Let me give the disclaimer/warning: You may or may not agree with me as I talk about what is controversial to some people. But you don't have to agree with me; it's a free country and OCD doesn't rule. So have a Merry weekend, whatever kind you choose to have. And if you want to skip this blog post, that's fine, too. :)
My mom got pretty upset as a child trying to figure out how to celebrate Christmas in a way that served Jesus. So she and my dad and some others decided to celebrate it differently when I was little. They had a birthday party and we made a gift for people in need or did some service project, to be our "present" for Jesus. And as a kid, birthday parties are fun, but when you reach your teens, it isn't the same. And when the friends who used to celebrate the birthday party with you leave... and then when my church fell apart, part of it during Christmas time... And then Christmas was a painful thing for me.
But I still had to deal with the Christmas carols, because people at church are determined to sing them. And when I was helping with music at church, I got to play them. And I still remember a fellow musician telling me to "get over it; make new memories." Thus, "make new memories" became the nice way to say "get over it" in my mind, and I tried to keep part of my sadness under wraps at Christmas time.
And my parents tried to figure out how to adapt the birthday party thing for teenagers.
Then we started helping with community dinners on Christmas day.

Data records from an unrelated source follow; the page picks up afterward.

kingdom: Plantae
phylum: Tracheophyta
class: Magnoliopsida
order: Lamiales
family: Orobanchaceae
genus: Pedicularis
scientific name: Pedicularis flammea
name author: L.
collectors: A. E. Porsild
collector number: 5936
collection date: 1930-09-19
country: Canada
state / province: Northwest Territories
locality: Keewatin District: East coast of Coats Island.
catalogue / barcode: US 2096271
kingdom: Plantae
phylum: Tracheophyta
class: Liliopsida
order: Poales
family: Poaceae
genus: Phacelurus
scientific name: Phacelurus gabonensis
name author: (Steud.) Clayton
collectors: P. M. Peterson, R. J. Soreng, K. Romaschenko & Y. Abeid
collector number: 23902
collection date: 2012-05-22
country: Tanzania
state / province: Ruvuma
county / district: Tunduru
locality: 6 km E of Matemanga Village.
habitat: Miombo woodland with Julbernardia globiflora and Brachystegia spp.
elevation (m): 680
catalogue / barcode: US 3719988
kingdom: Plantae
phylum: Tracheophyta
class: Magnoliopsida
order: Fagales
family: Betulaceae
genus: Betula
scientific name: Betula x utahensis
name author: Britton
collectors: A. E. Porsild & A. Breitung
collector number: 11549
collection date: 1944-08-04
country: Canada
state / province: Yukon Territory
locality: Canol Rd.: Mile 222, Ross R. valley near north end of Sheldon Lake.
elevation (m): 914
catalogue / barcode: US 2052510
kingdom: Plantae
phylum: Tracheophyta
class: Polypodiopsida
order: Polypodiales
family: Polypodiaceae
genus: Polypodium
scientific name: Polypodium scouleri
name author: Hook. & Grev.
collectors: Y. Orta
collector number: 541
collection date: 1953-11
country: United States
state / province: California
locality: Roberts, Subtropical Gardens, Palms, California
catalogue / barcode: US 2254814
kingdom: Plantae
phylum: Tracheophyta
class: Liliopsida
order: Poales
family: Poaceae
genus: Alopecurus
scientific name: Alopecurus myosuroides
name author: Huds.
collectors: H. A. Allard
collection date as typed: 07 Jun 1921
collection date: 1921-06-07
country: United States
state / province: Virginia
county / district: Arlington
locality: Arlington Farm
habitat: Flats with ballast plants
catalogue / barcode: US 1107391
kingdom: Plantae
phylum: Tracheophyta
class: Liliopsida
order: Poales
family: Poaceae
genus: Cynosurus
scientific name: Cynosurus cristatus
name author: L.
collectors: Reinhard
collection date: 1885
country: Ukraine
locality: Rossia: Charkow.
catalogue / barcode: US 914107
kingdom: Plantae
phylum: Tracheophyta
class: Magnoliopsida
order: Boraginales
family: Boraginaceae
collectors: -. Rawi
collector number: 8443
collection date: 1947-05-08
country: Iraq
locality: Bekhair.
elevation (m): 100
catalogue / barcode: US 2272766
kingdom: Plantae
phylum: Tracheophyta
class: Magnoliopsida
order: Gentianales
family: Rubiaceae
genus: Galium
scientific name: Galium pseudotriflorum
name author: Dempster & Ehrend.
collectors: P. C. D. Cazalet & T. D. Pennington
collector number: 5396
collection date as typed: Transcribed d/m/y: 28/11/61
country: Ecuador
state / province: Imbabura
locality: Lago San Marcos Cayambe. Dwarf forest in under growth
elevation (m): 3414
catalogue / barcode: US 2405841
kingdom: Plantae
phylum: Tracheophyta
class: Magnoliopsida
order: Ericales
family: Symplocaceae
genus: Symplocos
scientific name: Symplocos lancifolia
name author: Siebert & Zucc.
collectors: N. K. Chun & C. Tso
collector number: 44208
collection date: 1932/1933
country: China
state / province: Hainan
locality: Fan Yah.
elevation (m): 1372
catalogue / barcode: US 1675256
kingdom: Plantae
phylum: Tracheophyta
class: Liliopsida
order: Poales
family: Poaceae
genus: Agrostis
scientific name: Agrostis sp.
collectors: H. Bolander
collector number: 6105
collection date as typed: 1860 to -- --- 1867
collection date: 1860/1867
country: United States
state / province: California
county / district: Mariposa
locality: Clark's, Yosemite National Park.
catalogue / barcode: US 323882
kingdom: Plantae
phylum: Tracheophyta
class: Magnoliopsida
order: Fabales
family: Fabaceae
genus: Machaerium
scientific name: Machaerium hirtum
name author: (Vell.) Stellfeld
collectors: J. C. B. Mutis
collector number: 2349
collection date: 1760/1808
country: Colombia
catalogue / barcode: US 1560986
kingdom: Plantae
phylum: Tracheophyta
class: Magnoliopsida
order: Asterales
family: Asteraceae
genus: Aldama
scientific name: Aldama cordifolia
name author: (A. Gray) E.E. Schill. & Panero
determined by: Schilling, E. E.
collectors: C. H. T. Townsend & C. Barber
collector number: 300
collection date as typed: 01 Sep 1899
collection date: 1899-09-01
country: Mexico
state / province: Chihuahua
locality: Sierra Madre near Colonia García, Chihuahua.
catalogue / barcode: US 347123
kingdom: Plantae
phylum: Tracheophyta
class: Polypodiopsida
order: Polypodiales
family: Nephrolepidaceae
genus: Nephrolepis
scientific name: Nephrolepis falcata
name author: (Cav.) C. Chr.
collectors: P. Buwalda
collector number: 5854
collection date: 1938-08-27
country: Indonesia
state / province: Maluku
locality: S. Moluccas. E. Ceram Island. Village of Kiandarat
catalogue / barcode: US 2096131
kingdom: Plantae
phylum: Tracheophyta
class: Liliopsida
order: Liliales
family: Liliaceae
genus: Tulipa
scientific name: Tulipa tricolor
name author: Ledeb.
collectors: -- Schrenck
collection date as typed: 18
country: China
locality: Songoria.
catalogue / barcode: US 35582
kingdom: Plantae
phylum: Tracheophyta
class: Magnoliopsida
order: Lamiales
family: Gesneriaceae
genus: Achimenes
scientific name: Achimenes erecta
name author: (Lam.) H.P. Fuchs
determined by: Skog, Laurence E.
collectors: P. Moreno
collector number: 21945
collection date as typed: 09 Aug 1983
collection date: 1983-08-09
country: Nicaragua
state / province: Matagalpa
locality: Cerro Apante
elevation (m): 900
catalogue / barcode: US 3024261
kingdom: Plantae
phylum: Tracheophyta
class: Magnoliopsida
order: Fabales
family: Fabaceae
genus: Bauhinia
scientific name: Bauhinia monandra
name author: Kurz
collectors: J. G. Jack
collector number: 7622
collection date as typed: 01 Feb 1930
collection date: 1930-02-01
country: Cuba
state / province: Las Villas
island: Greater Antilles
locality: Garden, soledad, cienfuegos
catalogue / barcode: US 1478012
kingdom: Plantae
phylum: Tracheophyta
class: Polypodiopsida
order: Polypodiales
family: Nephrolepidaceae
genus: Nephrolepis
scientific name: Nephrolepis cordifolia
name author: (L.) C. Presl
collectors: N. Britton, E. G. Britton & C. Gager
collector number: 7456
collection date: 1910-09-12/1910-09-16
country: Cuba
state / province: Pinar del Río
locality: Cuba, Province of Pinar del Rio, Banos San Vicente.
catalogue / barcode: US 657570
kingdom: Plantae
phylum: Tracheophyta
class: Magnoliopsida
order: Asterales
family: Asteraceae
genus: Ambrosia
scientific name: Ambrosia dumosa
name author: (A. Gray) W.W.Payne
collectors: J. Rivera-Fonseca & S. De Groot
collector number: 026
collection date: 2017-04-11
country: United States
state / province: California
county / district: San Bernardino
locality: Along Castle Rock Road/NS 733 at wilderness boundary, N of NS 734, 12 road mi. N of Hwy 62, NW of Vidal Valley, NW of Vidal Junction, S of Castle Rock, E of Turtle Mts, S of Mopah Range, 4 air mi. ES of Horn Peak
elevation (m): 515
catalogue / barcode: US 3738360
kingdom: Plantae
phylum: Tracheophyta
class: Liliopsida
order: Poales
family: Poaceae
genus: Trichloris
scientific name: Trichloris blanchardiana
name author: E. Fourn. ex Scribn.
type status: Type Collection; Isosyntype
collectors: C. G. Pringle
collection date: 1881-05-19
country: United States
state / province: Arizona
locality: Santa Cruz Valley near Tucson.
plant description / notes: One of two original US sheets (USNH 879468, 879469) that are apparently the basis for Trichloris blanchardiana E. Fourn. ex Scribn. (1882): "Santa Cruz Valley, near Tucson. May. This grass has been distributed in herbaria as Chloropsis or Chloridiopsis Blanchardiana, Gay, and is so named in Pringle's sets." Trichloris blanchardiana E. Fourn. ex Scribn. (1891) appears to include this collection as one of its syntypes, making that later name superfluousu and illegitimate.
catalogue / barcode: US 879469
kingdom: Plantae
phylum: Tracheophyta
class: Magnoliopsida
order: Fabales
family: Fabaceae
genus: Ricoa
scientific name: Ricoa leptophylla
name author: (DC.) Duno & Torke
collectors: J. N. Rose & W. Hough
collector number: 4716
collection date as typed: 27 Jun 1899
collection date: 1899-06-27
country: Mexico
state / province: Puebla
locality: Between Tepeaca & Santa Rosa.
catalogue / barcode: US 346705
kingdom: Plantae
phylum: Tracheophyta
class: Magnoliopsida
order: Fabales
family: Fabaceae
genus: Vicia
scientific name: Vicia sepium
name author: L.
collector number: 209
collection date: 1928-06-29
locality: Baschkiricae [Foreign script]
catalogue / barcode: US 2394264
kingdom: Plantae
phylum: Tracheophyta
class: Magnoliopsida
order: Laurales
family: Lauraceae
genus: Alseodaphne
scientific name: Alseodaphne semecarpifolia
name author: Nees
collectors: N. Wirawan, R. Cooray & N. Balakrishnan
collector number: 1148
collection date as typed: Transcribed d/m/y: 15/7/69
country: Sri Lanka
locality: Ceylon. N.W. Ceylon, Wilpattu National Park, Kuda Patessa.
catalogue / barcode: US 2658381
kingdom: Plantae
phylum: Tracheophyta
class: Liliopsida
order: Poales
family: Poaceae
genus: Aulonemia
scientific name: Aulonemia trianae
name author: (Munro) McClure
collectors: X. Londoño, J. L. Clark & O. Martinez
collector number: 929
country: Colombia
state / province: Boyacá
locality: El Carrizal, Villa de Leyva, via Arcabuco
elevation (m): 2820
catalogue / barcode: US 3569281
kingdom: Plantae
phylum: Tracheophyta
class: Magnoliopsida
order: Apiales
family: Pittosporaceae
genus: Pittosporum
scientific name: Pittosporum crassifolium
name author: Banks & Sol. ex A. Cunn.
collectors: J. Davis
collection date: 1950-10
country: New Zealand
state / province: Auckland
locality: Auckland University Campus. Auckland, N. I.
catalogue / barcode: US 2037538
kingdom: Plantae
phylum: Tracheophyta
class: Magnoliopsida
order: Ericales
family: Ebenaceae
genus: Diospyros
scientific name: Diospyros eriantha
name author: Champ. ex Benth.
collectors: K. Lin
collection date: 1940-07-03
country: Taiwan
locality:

I.e., put on festive hats, walk in a crowded room amongst Christmas music and decorations, and for me (remember the OCD), well, there was the part about trying to have a right heart, because what good is a gift for Jesus without the right heart...
And then I moved out, and then finally, I rebelled.
But actually, it seems that having your teenaged rebellion when you are in your twenties and don't live in your parents house, it is no longer considered a rebellion. But you know OCD; it sometimes takes a different view on technical matters. Okay, maybe I should leave OCD out of this part. But I feel rebellious when I make my own traditions, even though it is fine with my parents for me to be an adult and make my own choices.
I decided to fall off the other side of the bridge. Because for me, Christmas time had come to be associated with being an outcast. Being "different" from the rest of the world. And I suppose that Christians have the privilege of being outcasts when they do things trying to serve God that people around them disapprove of.
And I didn't like the whole "Jesus' birthday" thing, because it seemed too much a semantics game.
So I guess I played my own game. Forget the roots of the word Christmas; let's go back in time to my vaguely and perhaps inaccurately remembered world history knowledge.
Like that it used to be a pagan holiday, but when the "Church" came along, it Christianized things, putting remembrance of Jesus' birthday at the time of the pagan holiday. The tree? Pagan roots (not positive, but I think it's true).
So, I guess I forgot the pagan part, and decided it to celebrate "Christmas" as a secular holiday. Very freeing. I didn't have to worry about being spiritual enough. I could just celebrate a holiday. Granted, it might not be with family, but it could be fun, associated with being in the party, in the brightly lit room, not being an outcast looking in. So for one or two years, I've gone to a movie on Christmas. At least once with a sister. Maybe only once.
And this year, I even got a stocking! Which, by the way, I have indeed started opening, but I haven't finished. I opened my relatives' additions (i.e. small Christmas gifts) when I was feeling down earlier. And today, with the end of work for the long weekend holiday, I opened the mystery Playmobile toys (I loved Playmobile as a kid and still do). One is a swimmer in a towel with a blow drier and a hairbrush. The other is some weird person I still haven't figured out. She looks like a combination of a dancer, a swimmer, a rock star, and a super hero. I guess there's lots of room for imagination there? It probably is something recognizable that I just don't know of, though.
This year, I've determined to enjoy the holiday. I don't want to miss out any more. Though I'll probably miss out on my Christmas afternoon movie, since my family decided to celebrate their family holiday (including gifts, but not Christmas) on the day that happens to be Christmas, for logistical reasons, since they can get most of my siblings together that day. I sing Christmas carols and Santa songs. I enjoy the lights, and my Christmas tree. I have nativity scene window stickers up in my classroom at work in one window, and Santa and other secular Christmasy and wintery stickers in other windows and on a mirror. And I'll celebrate my family's holiday that "isn't Christmas" on Christmas day. I'll play semantic games and perhaps be a bit materialistic as I enjoy "things" in my stocking. I know that if the OCD monster woke up with it's former ferver and energy and deceiving ability, this would qualify as potentially sinful on many points.
But hey, OCD doesn't run my life any more. So at the risk of being sinful (because, sorry people, doing ANYTHING or NOT DOING ANYTHING, I am stuck risking being sinful), I'm enjoying this Christmas. Around dealing with normal life, anxiety, and it's shadow, depression. But I'm not living Christmas as an OCD minion.